SNL50's remembrance of things past
For me, SNL’s 50th Anniversary special was about as good as the show gets: 50 percent worked pretty well and 50 percent didn’t. Over the last few years, the average SNL has hit closer to 30-70.
But that’s just me. I loved the two legendary Pauls as musical guests, even with their voices now abraded by age. I loved the reel of commercial parodies (“Oops, I Crapped My Pants”) – always one of SNL’s strengths. Loved Martin Short and Steve Martin. I liked John Mulaney’s musical history of New York. I even liked the reprise of that hoary “Scared Straight” bit with Keenan Thompson and Eddie Murphy.
Kristen Wiig’s return as doll-hands Dooneese was not hilarious, but Will Farrell kept it going. Don’t know if I ever want to see the alien abduction sketch again, even with Meryl Streep. Like so many SNL mainstays, this one has worn thin. Ditto with “Domingo”: funny the first time, and now just dumb.

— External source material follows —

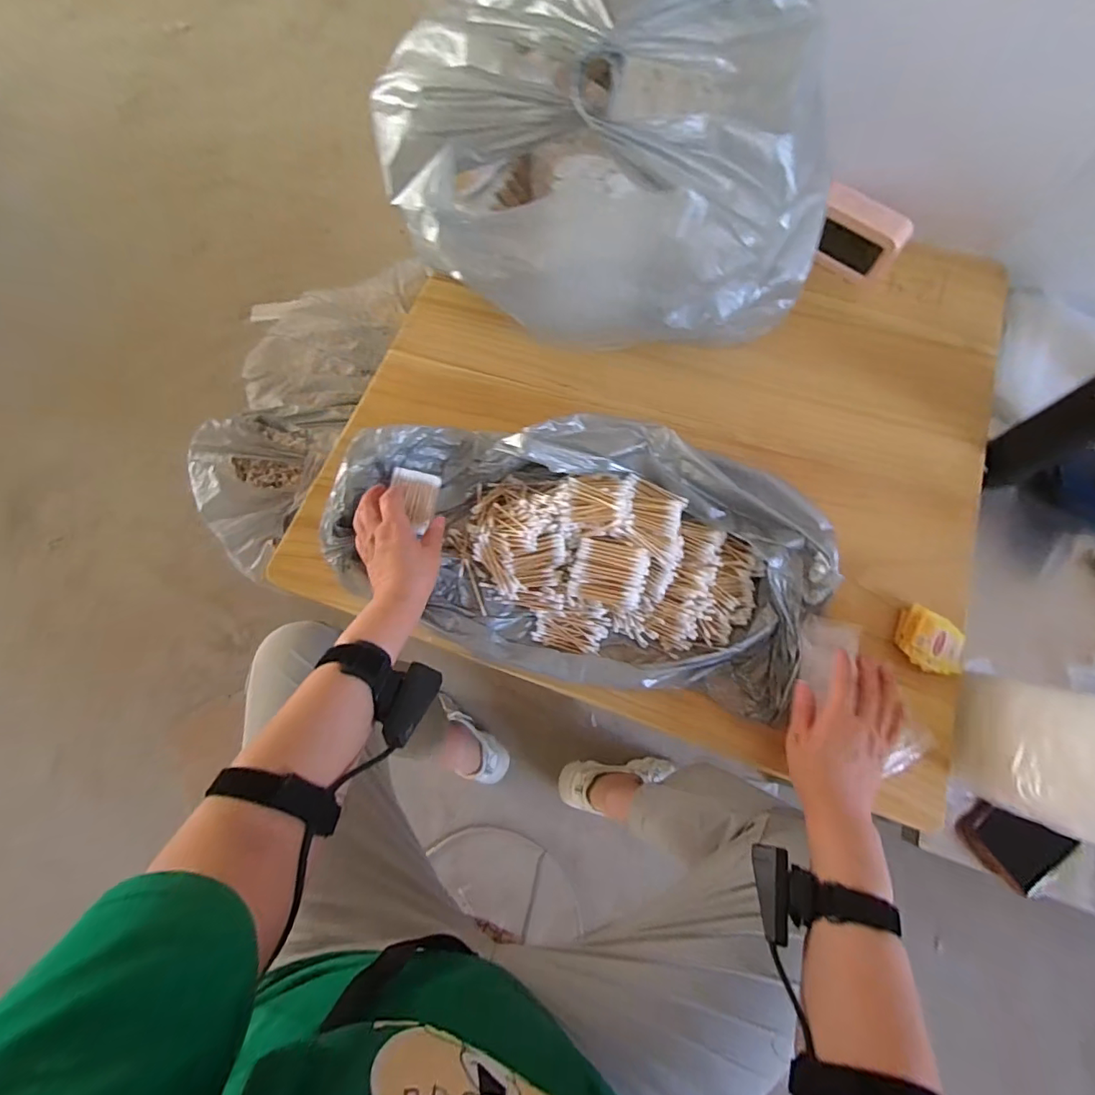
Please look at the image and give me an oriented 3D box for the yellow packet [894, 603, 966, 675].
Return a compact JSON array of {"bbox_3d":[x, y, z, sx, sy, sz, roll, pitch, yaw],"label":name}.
[{"bbox_3d":[0.419,0.104,0.552,0.068,0.026,0.060,30,74,10],"label":"yellow packet"}]

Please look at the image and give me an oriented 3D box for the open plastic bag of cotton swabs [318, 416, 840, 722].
[{"bbox_3d":[0.021,-0.007,0.577,0.557,0.084,0.295,21,73,8],"label":"open plastic bag of cotton swabs"}]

A couple other misses: Where was Bill Hader? Dan Akroyd? And if there was even a fleeting reference to the late, great Phil Hartman, I missed it.
Iread this piece in The Atlantic, complaining that the special leaned way more on the show’s last 20 years than its first 30. To which I can only shrug: Well, duh. Can you blame them?
Folks of my generation were all about the same age as SNL’s original cast. We watch it 50 years later because we’ve always watched it – even as we kvetch about lame cast members and lame writing and lame musical guests. Never mind that most of us now stream it a day or two later because we don’t like to stay up past 10.
Now our vast baby-boom demographic is aging toward the great beyond. About time. Ask the two Pauls. Ask the lovely Sabrina Carpenter: She, and most of SNL’s current viewers, weren’t even alive in ’75. The love of Golden Oldies is not really their thing. So of course the show, for whatever years it has left, must favor its current core audience.
Maybe that’s why all this SNL50 stuff seems something like a wake: frequently funny, but always a bit sad. Nobody lives forever, not even Lorne Michaels.
Comments
I haven't watched SNL for a long time, but I did buy the first season on DVD, mostly for the musical guests. I can only imagine the reaction today to a performance like the Patti Smith Group doing "Gloria".